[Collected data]
• • • • •

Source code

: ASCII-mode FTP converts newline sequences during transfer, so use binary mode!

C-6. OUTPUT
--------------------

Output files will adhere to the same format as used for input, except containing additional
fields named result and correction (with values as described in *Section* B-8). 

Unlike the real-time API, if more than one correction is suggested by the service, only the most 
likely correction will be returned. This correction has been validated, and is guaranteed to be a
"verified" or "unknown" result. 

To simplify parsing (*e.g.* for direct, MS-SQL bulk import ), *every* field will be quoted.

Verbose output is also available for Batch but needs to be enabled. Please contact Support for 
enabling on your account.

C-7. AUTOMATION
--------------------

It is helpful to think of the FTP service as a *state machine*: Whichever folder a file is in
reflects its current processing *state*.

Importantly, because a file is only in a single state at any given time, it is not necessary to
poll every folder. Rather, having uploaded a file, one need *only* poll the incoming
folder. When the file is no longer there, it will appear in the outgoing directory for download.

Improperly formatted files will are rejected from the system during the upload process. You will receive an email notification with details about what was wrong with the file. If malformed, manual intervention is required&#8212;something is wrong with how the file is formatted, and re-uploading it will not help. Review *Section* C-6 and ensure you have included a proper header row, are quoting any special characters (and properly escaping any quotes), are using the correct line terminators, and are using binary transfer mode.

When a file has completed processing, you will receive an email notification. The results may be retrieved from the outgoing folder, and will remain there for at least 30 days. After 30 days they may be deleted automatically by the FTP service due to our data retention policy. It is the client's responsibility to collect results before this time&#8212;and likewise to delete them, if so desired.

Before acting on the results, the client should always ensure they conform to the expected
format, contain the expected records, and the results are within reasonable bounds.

• • • • •

Exercise description. Could you set down every line of the material above, word for word, with nothing changed?

Task response.
Source code

: ASCII-mode FTP converts newline sequences during transfer, so use binary mode!

C-6. OUTPUT
--------------------

Output files will adhere to the same format as used for input, except containing additional
fields named result and correction (with values as described in *Section* B-8). 

Unlike the real-time API, if more than one correction is suggested by the service, only the most 
likely correction will be returned. This correction has been validated, and is guaranteed to be a
"verified" or "unknown" result. 

To simplify parsing (*e.g.* for direct, MS-SQL bulk import ), *every* field will be quoted.

Verbose output is also available for Batch but needs to be enabled. Please contact Support for 
enabling on your account.

C-7. AUTOMATION
--------------------

It is helpful to think of the FTP service as a *state machine*: Whichever folder a file is in
reflects its current processing *state*.

Importantly, because a file is only in a single state at any given time, it is not necessary to
poll every folder. Rather, having uploaded a file, one need *only* poll the incoming
folder. When the file is no longer there, it will appear in the outgoing directory for download.

Improperly formatted files will are rejected from the system during the upload process. You will receive an email notification with details about what was wrong with the file. If malformed, manual intervention is required&#8212;something is wrong with how the file is formatted, and re-uploading it will not help. Review *Section* C-6 and ensure you have included a proper header row, are quoting any special characters (and properly escaping any quotes), are using the correct line terminators, and are using binary transfer mode.

When a file has completed processing, you will receive an email notification. The results may be retrieved from the outgoing folder, and will remain there for at least 30 days. After 30 days they may be deleted automatically by the FTP service due to our data retention policy. It is the client's responsibility to collect results before this time&#8212;and likewise to delete them, if so desired.

Before acting on the results, the client should always ensure they conform to the expected
format, contain the expected records, and the results are within reasonable bounds.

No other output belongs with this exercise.